• **What needs to be done**
Nothing but an exact copy is wanted here: the line with "The acceptable values" and all the lines that follow it in the entries below.

• **Source material**
<<<<
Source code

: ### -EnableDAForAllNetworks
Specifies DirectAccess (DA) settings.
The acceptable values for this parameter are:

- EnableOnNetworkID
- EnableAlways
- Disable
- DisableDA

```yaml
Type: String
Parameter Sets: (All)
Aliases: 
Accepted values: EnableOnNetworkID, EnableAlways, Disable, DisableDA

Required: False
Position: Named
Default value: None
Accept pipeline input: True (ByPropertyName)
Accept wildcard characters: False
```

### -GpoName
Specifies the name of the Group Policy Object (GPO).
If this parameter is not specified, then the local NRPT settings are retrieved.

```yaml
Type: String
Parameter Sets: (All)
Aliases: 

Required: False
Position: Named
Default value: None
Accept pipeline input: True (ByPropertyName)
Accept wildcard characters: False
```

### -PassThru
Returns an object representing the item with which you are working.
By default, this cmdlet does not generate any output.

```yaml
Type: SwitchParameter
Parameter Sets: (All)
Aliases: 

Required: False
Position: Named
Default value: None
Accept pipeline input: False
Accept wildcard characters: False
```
>>>>
• **Answer box**
The acceptable values for this parameter are:

- EnableOnNetworkID
- EnableAlways
- Disable
- DisableDA

```yaml
Type: String
Parameter Sets: (All)
Aliases: 
Accepted values: EnableOnNetworkID, EnableAlways, Disable, DisableDA

Required: False
Position: Named
Default value: None
Accept pipeline input: True (ByPropertyName)
Accept wildcard characters: False
```

### -GpoName
Specifies the name of the Group Policy Object (GPO).
If this parameter is not specified, then the local NRPT settings are retrieved.

```yaml
Type: String
Parameter Sets: (All)
Aliases: 

Required: False
Position: Named
Default value: None
Accept pipeline input: True (ByPropertyName)
Accept wildcard characters: False
```

### -PassThru
Returns an object representing the item with which you are working.
By default, this cmdlet does not generate any output.

```yaml
Type: SwitchParameter
Parameter Sets: (All)
Aliases: 

Required: False
Position: Named
Default value: None
Accept pipeline input: False
Accept wildcard characters: False
```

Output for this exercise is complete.